Stupéfait, rêveur, je contemplais, avec un plaisir et une curiosité extrêmes, cette machine extraordinaire fondue en forme d’animal, invention très-digne du génie humain, d’une proportion, d’une harmonie exquise dans tous ses membres. Cela me rappela le néfaste cheval Sejanus[2]. J’étais comme halluciné par ce mystérieux objet d’art, quand un grand éléphant m’offrit un non moins merveilleux spectacle, et je m’élançai vers lui avec plaisir. Mais voilà que j’entendis un gémissement d’homme malade.

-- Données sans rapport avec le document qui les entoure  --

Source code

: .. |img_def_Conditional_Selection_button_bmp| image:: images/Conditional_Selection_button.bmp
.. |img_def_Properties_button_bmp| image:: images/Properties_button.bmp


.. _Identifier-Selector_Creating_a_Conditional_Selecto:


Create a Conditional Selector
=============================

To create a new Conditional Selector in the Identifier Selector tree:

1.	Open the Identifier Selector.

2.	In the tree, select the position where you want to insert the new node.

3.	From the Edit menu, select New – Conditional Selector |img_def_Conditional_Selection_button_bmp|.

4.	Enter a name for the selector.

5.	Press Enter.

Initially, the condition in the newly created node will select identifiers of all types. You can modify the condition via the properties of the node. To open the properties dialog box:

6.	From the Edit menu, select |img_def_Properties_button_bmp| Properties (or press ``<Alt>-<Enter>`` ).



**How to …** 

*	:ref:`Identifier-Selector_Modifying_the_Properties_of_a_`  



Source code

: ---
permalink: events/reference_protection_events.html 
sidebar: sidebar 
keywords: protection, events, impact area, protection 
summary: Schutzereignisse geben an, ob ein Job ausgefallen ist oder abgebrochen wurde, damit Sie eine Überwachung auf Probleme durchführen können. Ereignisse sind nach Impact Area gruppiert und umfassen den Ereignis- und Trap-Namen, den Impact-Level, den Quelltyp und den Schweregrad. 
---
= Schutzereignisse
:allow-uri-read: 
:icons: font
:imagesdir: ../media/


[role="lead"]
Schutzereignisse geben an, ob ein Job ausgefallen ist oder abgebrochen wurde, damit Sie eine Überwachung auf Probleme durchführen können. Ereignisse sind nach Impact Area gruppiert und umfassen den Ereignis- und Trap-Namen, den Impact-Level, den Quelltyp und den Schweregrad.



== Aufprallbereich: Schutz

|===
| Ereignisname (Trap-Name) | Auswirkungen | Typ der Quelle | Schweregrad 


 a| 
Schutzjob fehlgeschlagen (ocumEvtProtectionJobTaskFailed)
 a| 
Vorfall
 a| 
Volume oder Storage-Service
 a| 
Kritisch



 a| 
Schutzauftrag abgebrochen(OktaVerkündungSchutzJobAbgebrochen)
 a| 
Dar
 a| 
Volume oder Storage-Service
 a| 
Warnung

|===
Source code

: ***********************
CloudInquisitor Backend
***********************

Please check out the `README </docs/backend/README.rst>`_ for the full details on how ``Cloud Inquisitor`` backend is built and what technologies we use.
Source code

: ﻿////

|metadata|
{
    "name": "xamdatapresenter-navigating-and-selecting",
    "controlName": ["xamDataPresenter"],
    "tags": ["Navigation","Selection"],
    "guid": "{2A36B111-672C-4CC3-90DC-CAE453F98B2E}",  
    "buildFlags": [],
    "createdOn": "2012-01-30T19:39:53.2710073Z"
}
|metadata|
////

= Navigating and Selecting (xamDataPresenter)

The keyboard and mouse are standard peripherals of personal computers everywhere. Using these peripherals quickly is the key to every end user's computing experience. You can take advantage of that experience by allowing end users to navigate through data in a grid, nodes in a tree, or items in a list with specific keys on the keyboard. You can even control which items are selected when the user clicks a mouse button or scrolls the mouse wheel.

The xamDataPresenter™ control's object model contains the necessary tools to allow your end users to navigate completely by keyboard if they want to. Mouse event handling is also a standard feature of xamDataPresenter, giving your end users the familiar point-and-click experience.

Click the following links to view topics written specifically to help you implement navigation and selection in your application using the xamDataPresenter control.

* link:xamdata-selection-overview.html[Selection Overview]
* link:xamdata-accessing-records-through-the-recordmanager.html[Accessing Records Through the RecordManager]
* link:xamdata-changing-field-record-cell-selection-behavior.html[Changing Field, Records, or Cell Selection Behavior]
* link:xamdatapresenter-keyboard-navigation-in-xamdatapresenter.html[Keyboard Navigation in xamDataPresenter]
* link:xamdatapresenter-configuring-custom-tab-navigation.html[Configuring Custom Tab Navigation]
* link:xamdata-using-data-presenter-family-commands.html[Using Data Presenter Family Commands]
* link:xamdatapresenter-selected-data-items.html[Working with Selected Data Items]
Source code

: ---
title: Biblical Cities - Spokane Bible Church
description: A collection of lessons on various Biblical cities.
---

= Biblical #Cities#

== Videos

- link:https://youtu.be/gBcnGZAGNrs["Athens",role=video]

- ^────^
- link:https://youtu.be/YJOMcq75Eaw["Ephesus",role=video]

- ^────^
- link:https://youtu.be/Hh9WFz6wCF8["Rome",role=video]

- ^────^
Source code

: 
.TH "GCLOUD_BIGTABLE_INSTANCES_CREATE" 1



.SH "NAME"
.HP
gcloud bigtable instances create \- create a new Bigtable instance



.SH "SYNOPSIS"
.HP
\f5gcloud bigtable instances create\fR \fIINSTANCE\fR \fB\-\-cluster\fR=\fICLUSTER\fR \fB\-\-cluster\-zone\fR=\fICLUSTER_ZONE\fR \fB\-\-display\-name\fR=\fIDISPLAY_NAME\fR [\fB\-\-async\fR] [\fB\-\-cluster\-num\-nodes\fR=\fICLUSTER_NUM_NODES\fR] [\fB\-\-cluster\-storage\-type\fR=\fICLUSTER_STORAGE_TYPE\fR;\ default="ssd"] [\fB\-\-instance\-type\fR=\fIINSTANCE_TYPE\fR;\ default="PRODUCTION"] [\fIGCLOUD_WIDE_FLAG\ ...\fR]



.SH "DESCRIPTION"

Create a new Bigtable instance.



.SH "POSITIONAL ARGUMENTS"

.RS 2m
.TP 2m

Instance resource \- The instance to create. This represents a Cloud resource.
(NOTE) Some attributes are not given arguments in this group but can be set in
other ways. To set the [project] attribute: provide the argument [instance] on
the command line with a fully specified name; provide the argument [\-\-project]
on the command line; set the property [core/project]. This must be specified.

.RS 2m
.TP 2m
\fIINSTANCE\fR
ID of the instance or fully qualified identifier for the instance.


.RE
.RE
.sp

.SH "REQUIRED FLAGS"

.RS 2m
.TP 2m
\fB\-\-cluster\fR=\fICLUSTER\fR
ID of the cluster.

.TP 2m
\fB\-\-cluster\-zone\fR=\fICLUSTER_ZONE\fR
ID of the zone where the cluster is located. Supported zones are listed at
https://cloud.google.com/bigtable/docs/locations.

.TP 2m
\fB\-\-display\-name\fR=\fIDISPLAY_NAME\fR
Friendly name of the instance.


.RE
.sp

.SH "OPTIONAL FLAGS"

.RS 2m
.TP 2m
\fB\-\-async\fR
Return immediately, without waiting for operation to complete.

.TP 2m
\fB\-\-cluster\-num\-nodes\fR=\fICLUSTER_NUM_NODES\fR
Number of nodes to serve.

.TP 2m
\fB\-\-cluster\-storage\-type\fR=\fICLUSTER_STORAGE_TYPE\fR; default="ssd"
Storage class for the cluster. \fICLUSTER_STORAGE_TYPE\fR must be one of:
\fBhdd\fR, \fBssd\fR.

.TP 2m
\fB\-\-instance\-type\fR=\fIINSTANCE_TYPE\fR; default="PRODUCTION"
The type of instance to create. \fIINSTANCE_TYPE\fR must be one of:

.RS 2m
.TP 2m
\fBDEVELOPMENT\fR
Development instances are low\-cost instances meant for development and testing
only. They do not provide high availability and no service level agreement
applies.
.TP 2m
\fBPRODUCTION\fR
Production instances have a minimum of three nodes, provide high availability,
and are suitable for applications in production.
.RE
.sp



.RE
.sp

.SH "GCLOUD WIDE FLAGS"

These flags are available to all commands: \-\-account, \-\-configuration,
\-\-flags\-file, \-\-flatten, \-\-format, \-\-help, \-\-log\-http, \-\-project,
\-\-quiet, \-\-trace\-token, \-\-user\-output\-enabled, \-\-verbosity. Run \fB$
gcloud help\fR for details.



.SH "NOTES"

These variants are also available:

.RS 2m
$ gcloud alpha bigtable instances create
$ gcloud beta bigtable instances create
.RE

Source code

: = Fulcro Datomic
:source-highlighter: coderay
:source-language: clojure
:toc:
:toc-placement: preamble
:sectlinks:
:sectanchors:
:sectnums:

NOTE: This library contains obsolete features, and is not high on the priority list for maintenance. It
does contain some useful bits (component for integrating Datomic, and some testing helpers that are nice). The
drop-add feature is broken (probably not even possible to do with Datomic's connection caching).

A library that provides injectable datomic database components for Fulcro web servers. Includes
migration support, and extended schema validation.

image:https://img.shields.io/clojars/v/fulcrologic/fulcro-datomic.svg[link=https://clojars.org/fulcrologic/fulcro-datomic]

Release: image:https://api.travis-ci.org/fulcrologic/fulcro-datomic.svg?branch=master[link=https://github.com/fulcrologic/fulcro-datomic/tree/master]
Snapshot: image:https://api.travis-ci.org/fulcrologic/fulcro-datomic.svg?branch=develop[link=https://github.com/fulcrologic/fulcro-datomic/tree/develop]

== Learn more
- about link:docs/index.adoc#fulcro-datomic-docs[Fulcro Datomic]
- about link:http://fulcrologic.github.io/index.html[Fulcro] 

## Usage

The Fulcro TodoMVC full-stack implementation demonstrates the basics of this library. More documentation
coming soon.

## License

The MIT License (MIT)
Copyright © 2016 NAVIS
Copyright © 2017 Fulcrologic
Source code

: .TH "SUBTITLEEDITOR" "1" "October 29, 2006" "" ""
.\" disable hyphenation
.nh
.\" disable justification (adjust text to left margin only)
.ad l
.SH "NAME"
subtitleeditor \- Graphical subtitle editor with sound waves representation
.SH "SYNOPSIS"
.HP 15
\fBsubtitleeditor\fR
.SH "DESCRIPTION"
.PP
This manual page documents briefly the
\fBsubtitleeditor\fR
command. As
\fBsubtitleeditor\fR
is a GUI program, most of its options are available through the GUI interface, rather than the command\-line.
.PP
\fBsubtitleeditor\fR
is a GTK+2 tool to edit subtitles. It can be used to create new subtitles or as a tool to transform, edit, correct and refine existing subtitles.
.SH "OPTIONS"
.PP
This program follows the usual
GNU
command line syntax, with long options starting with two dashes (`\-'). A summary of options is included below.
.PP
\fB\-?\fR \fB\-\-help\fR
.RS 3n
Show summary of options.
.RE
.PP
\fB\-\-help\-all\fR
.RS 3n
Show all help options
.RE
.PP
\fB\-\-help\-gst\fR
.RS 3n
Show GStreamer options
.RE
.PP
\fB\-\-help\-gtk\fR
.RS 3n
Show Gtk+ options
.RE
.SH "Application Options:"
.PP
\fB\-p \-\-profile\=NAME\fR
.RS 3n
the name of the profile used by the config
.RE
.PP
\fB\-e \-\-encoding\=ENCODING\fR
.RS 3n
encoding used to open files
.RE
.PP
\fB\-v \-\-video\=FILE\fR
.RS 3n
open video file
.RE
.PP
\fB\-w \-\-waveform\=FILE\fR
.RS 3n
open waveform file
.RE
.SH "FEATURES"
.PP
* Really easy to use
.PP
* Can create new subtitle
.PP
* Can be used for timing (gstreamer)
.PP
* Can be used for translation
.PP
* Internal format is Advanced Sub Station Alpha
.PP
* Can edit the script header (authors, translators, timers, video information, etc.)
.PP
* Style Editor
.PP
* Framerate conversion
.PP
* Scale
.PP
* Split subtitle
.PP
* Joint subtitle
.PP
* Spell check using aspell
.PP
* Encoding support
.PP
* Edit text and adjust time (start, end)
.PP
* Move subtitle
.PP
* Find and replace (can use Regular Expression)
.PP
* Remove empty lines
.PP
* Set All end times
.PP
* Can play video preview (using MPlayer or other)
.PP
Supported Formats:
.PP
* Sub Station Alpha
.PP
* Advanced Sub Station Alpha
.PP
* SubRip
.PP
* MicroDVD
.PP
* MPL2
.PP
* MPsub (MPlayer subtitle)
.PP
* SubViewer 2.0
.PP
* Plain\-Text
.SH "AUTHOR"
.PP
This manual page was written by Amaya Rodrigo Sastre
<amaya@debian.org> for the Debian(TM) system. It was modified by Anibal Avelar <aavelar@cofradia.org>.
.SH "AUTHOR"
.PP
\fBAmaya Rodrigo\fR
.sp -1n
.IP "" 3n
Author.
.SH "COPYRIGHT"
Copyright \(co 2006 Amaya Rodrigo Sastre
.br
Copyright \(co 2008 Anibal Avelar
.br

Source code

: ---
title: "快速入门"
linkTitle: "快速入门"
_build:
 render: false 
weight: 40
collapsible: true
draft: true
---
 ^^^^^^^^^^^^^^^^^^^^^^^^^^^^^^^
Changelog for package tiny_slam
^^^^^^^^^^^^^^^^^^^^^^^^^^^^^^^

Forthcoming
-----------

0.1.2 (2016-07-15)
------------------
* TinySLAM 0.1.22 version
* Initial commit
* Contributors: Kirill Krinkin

Je m’arrêtai les cheveux hérissés et, sans délibérer autrement, je m’en fus du côté d’où était partie cette plainte, par un champ plein de ruines, escaladant des quartiers et des débris de marbre. Je m’avançais avec précaution, lorsque je vis un énorme et admirable colosse avec les pieds nus et perforés, avec les jambes toutes creuses. Je fus du côté de la tête, elle était horrible à voir ; je conjecturai que l’air, en s’introduisant par la plante des pieds, causait, par une invention divine, le sourd gémissement exprimé. Ce colosse gisait sur le dos ; il était fondu avec un art admirable. Il paraissait d’âge moyen, sa tête était quel-

  1. Perte.
  2. Cheval de Meius Sejus, qui porta malheur à tous ses maîtres.